As we head in to a new decade, thoughts inevitably turn to the future and predictions of what our world will look like in another ten years’ time. Technology is changing and growing at a more rapid pace than at any time in our history and businesses that want to survive, and thrive, will need to embrace these changes and ensure their systems are future-proof.

Building management is one area that is already being transformed with the use of new technologies, something which will only become more common as the decade progresses. This article takes a look at the next generation of building management, particularly the role that the Internet of Things (IoT) and smart sensors will play in ensuring buildings are fit for the future.

Energy performance

What’s changing?

Only a few years ago, the phrase IoT would have meant nothing to most Facilities Managers but now it’s something that, if they are not already using, will most definitely be on their radar.

The development of the IoT – a global network of devices connected to each other and the internet – is already beginning to transform the building management landscape and open up new possibilities, something that will continue to grow exponentially throughout the next decade. Last year there were believed to be around 22 billion devices connected to the internet globally – this is predicted to rise to 50 billion by the end of 2030 [1].

Facilities management will become data-driven, enabling FMs to take a predictive, proactive approach, rather than continually reacting to situations. Buildings of the future will be connected and automated, meaning the role of the FM becomes less hands-on and more all-seeing, all-knowing. With the wide range of data made available by IoT and sensors they will be able to plan and predict in a way that was impossible before.

There are three key areas where IoT and sensors will become commonplace for virtually all businesses:

[1] https://enterpriseiotinsights.com/20190520/internet-of-things/global-iot-connections-reach-50-million-2030-study

  • Energy management: With climate change at the forefront of everyone’s minds, the need to ensure your business is doing all it can to limit its impact on the environment has never been more paramount. Ambitious government-set carbon saving targets are already in place, and we can expect the focus on these to intensify.
    Sensors play a crucial role in helping to eliminate waste energy by allowing businesses to see how much energy is actually being used. They give real-time insights in to peaks and troughs in demand and areas of wastage, helping businesses to not only save vast amounts of energy, but also dramatically reduce costs.Click here to read how Pressac’s sensors helped one company reduce their clients’ energy usage by 10%.

 

  • Predictive maintenance – One of the biggest benefits of sensors is that they can spot problems before they happen, freeing up Facilities Managers to take a more proactive role.

Recorded data ->
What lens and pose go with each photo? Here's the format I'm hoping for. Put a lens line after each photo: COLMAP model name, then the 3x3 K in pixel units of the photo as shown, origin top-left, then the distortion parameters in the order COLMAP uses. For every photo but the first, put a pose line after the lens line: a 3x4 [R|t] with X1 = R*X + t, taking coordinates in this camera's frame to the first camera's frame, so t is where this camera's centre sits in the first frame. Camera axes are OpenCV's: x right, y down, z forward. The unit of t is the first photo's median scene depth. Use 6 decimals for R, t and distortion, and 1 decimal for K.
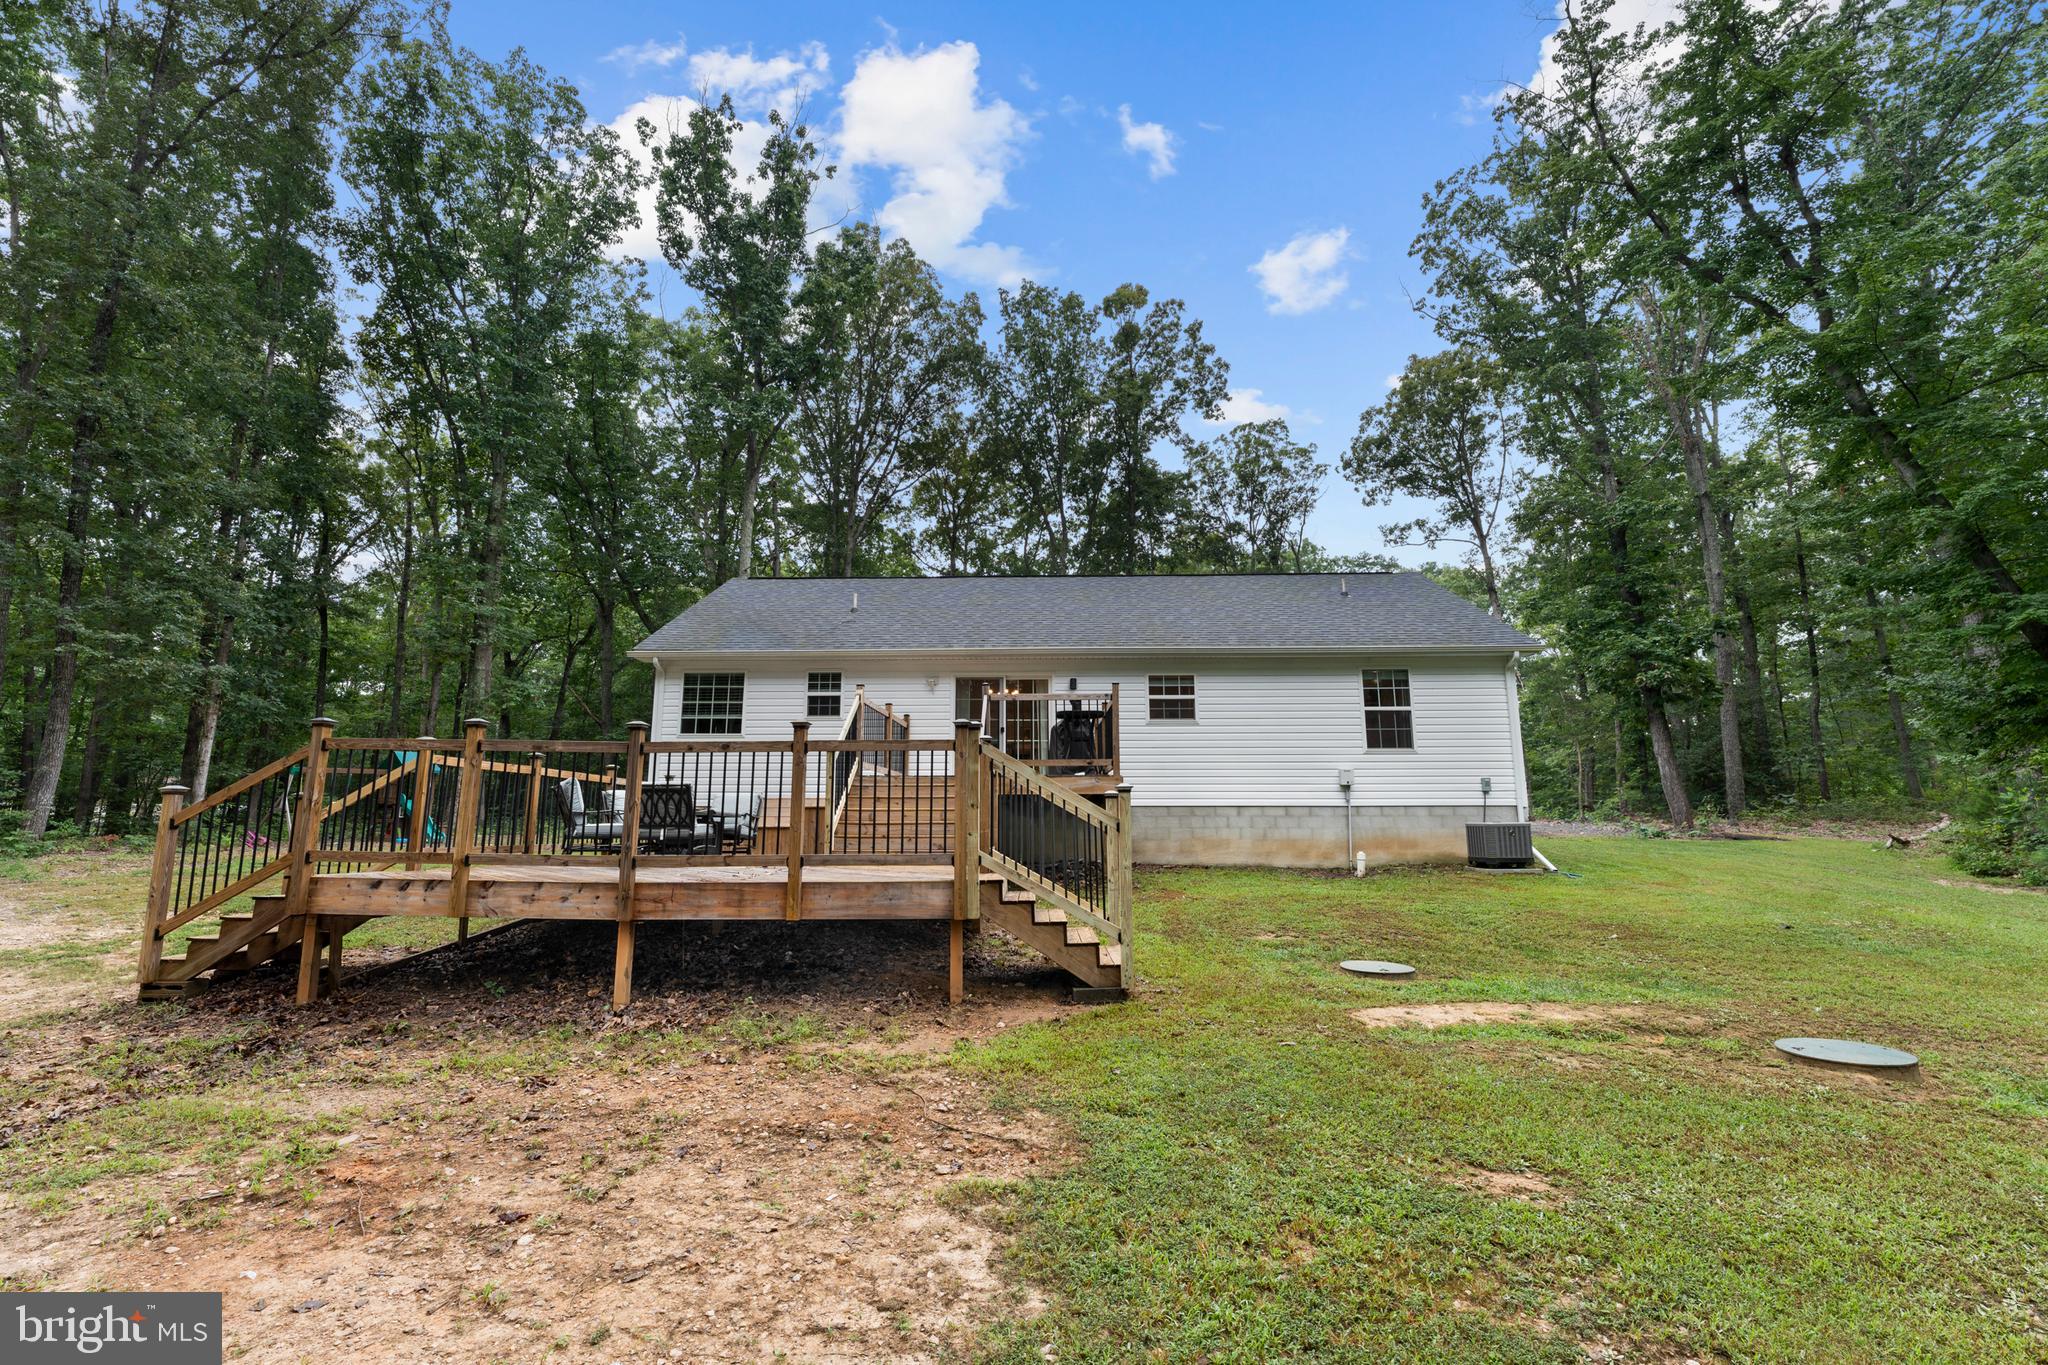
lens RADIAL K [[872.4, 0, 1024.0], [0, 872.4, 682.5], [0, 0, 1]] dist [-0.000236, -0.000079]
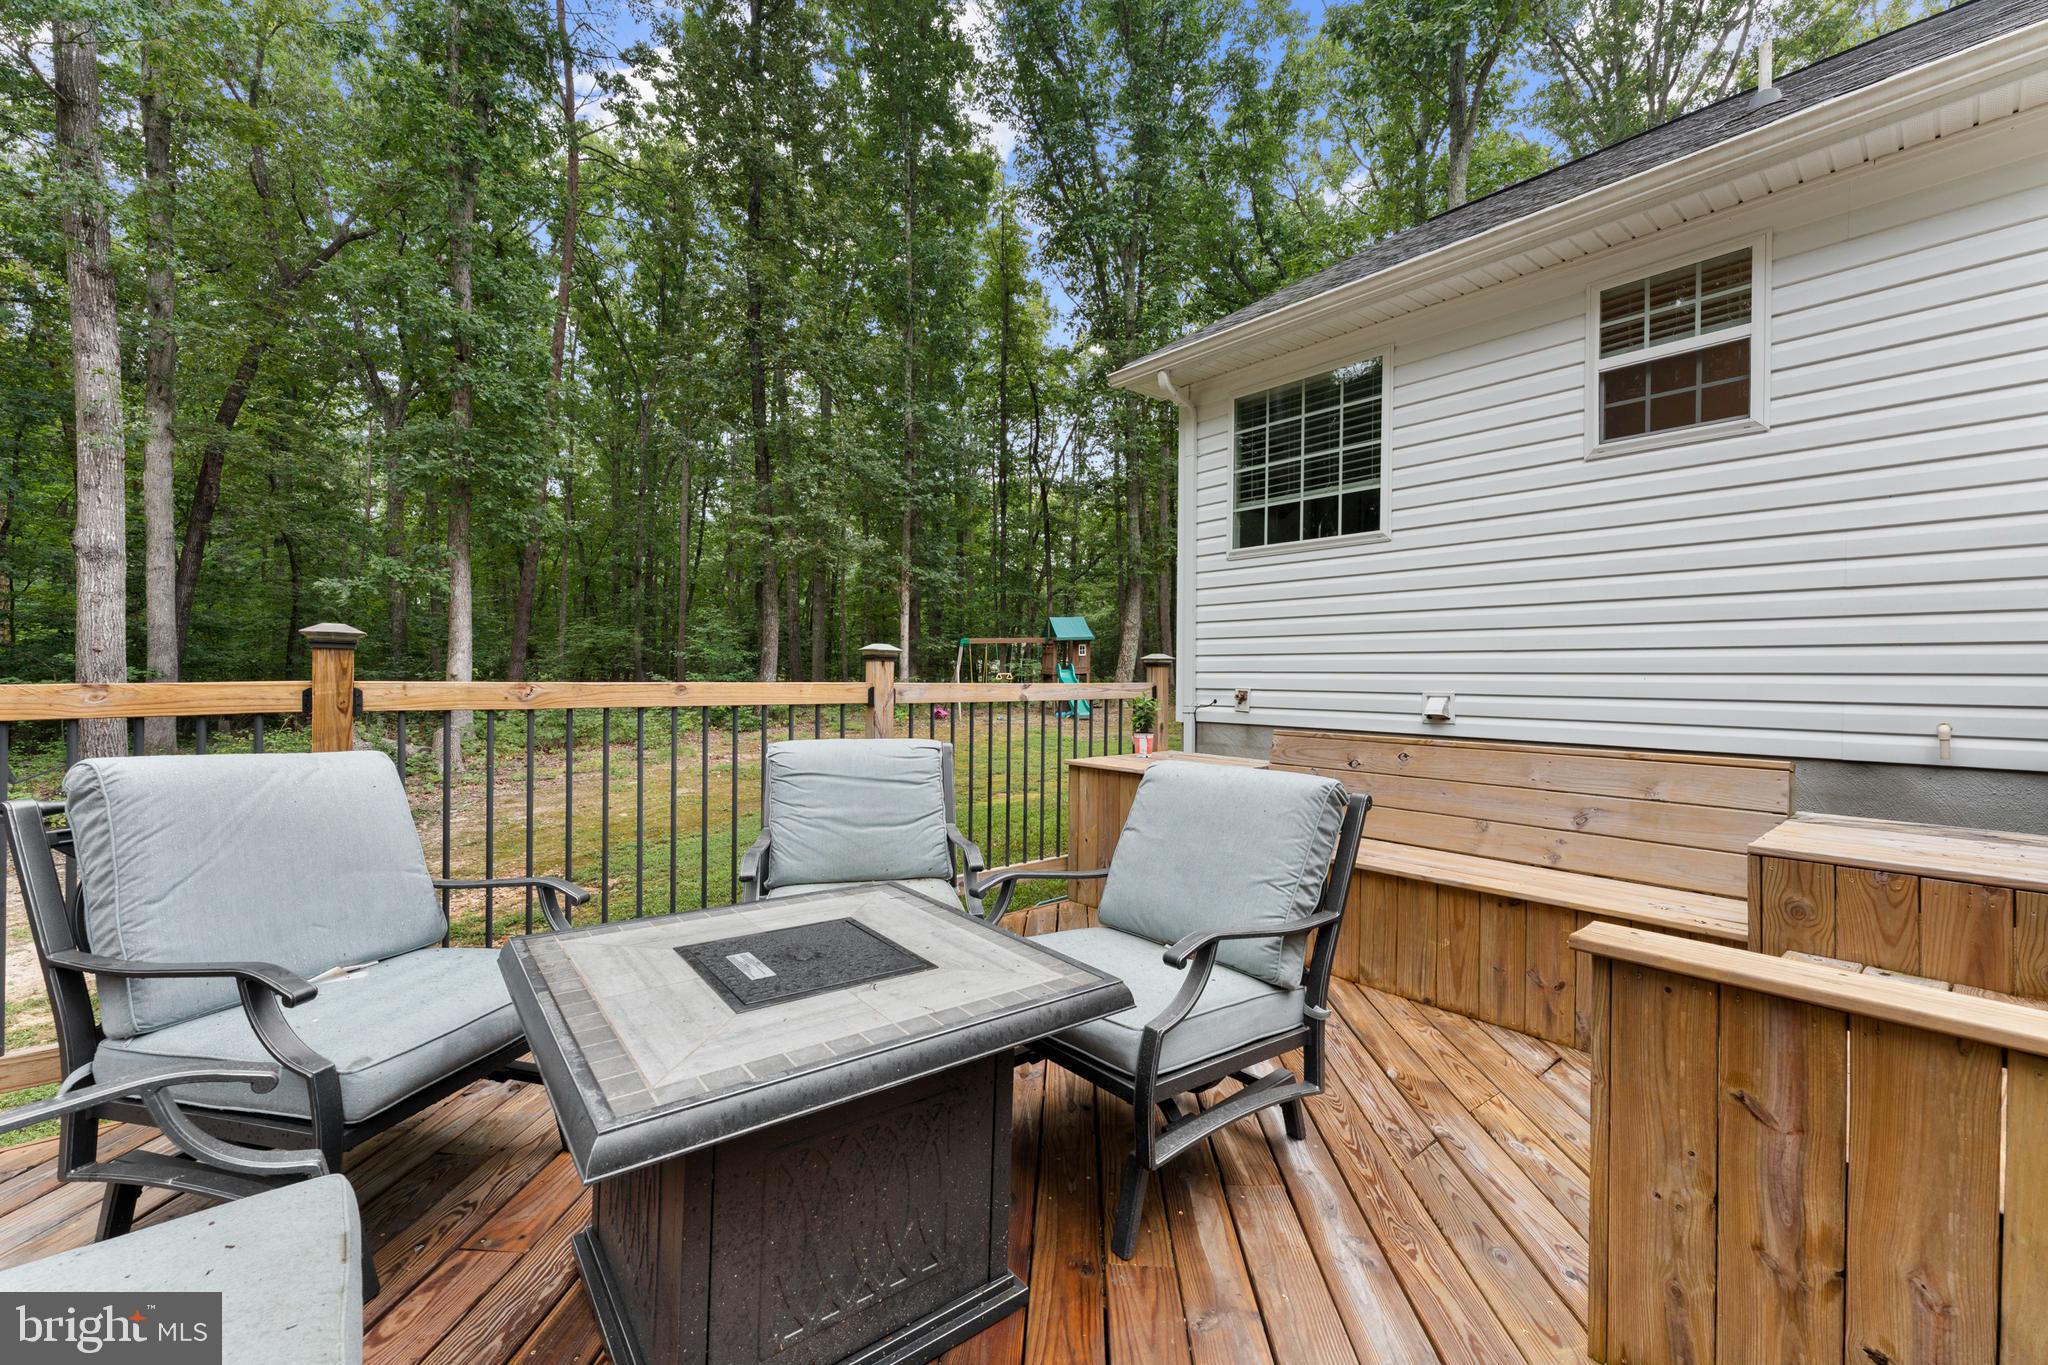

Work to complete ->
1/ Duplicate a passage of the building management article word for word, beginning at the words that have "As we head in" and stopping after "for the future.".
2/ In the building management article, how many devices are predicted to be connected to the internet by the end of 2030?
3/ Write the next part of the building management article, picking up right after its final sentence.

Written answers ->
1/
As we head in to a new decade, thoughts inevitably turn to the future and predictions of what our world will look like in another ten years’ time. Technology is changing and growing at a more rapid pace than at any time in our history and businesses that want to survive, and thrive, will need to embrace these changes and ensure their systems are future-proof.

Building management is one area that is already being transformed with the use of new technologies, something which will only become more common as the decade progresses. This article takes a look at the next generation of building management, particularly the role that the Internet of Things (IoT) and smart sensors will play in ensuring buildings are fit for the future.

2/ 50 billion

3/
    This is particularly important in the manufacturing sector where this data could be vital in helping to reduce costly breakdowns or avoiding disruption to productivity.
    CT clamps, for example, can measure the current travelling through cables and will flag any unusual use of power before a machine comes to a standstill, meaning predictive maintenance can be carried out, as opposed to costly delays once the machine breaks down completely. Temperature sensors can also help to spot equipment in danger of overheating, enabling a quick response to resolve the problems.
    As a result, there will be less need for FMs to spend their time on the front-line, something that can be a drain on resources, particularly if your business is spread over multiple sites. The information from multiple sensors can be fed into IoT cloud platforms and viewed all in one place, in real time, usually on a laptop or mobile device, freeing up FMs to work where and how best suits the business, rather than being constrained by a physical location.

 

  • Employee satisfaction: Undoubtedly, one of the biggest changes in business in the last five to ten years is an increased awareness of employee well-being. A new generation of staff are entering the workforce, with very different expectations to their predecessors – they are more aware of their rights, more vocal when things are unsatisfactory, and more aware of the need for a work-life balance.
    Likewise, employers are increasingly recognising the need to look after their staff better and to provide them with fun, inspiring places to work. With flexible working on the rise and more staff choosing to work from home, offices of the future need to be places people actively want to spend their time.
    Studies have repeatedly shown that staff are more productive and more loyal if their working environment and conditions are.
    Sensors can play a key role in this, from under-desk occupancy sensors which link to cloud booking systems, ensuring no more annoying double-booking of rooms, to those which monitor temperature, CO2, humidity and ventilation, providing a comfortable working environment.

Whatever your industry and whatever the size of your business it’s unlikely it will remain untouched by smart technology during the course of the next decade. As technology develops it is likely to become cheaper and more accessible to all, with smart sensors and IoT systems no longer being the preserve of large corporates.


If you’d like some help navigating the world of IoT and smart sensors, and are interesting in trialling them for yourself,
contact our team for advice.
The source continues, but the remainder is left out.